▶ _Direction 1_
In the listing, rename "green rectangle" as "green oblong" starting with its first line and going on through the line with "pink square: moved 1 px left, 2 px down", and give those lines again with nothing else altered.

:::::

And this advice is worth it's weight in gold.   Unless you understand every word in this paragraph, you are in for a big shock when Julio falls off the roof, and you get one call, and that's all.



> Make sure you require all subs to have Work Comp, General Liability and vehicle insurance(we had a car hit on a job 2 weeks ago).
> Make sure you have a contract with each sub and make sure you are listed as an additional insured on their certificate of insurance.
> If I was building one house I would make sure that I paid for the materials separate with any turnkey subs.
> Use purchase orders so you have a paper trail of what is ordered. As an example. window orders are notorious for wrong sizes, wrong grill patterns and wrong colors(vinyl windows).



You wouldn't believe how much trouble is caused by allegedly unauthorized changes or upgrades.  Very expensive trouble.

Plus you have to know how to clear liens (or prevent them from being attached) or you are going to have a mess.


----------



## Hooty Hoot (Dec 31, 2014)

jiminbogart said:


> If you are not a builder and you are going to build the home yourself you need to find a local builder you can trust to give you advice.
> 
> Unless you are in the business you will find it a challenge to get subcontractors to do the work at a fair price.

:::::

▶ _Direction 2_
Does each statement agree with the forum thread? (a) Window orders are said to be notorious for wrong sizes, wrong grill patterns and wrong colors. (b) Subs need only General Liability insurance. (c) A car was hit on a job a month ago.

Saved data entries
:::::

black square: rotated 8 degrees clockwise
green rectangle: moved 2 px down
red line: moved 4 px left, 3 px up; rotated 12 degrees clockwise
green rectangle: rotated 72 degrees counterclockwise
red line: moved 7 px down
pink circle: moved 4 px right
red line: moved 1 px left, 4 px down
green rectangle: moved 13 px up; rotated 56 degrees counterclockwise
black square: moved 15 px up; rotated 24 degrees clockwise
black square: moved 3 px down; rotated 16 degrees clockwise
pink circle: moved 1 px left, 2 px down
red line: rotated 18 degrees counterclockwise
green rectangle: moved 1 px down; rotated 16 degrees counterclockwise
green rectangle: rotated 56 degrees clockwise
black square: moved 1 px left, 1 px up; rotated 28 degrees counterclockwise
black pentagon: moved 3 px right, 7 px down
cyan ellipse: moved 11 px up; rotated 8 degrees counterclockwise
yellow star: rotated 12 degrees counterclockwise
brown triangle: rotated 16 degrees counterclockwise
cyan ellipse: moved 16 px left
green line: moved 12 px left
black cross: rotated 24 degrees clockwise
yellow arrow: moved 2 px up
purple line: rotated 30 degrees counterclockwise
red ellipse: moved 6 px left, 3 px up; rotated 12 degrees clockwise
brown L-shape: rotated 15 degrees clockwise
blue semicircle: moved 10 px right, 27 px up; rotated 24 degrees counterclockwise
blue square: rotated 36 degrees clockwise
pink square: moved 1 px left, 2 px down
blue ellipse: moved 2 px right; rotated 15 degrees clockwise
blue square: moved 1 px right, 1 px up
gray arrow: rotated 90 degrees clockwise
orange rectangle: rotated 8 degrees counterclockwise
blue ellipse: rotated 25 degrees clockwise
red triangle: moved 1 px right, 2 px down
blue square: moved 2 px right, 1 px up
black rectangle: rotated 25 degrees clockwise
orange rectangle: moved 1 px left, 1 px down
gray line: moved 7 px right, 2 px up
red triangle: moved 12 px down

:::::

▶ _Expected output 1_
black square: rotated 8 degrees clockwise
green oblong: moved 2 px down
red line: moved 4 px left, 3 px up; rotated 12 degrees clockwise
green oblong: rotated 72 degrees counterclockwise
red line: moved 7 px down
pink circle: moved 4 px right
red line: moved 1 px left, 4 px down
green oblong: moved 13 px up; rotated 56 degrees counterclockwise
black square: moved 15 px up; rotated 24 degrees clockwise
black square: moved 3 px down; rotated 16 degrees clockwise
pink circle: moved 1 px left, 2 px down
red line: rotated 18 degrees counterclockwise
green oblong: moved 1 px down; rotated 16 degrees counterclockwise
green oblong: rotated 56 degrees clockwise
black square: moved 1 px left, 1 px up; rotated 28 degrees counterclockwise
black pentagon: moved 3 px right, 7 px down
cyan ellipse: moved 11 px up; rotated 8 degrees counterclockwise
yellow star: rotated 12 degrees counterclockwise
brown triangle: rotated 16 degrees counterclockwise
cyan ellipse: moved 16 px left
green line: moved 12 px left
black cross: rotated 24 degrees clockwise
yellow arrow: moved 2 px up
purple line: rotated 30 degrees counterclockwise
red ellipse: moved 6 px left, 3 px up; rotated 12 degrees clockwise
brown L-shape: rotated 15 degrees clockwise
blue semicircle: moved 10 px right, 27 px up; rotated 24 degrees counterclockwise
blue square: rotated 36 degrees clockwise
pink square: moved 1 px left, 2 px down

▶ _Expected output 2_
(a) Yes: "window orders are notorious for wrong sizes, wrong grill patterns and wrong colors"
(b) No: "Make sure you require all subs to have Work Comp, General Liability and vehicle insurance"
(c) No: "we had a car hit on a job 2 weeks ago"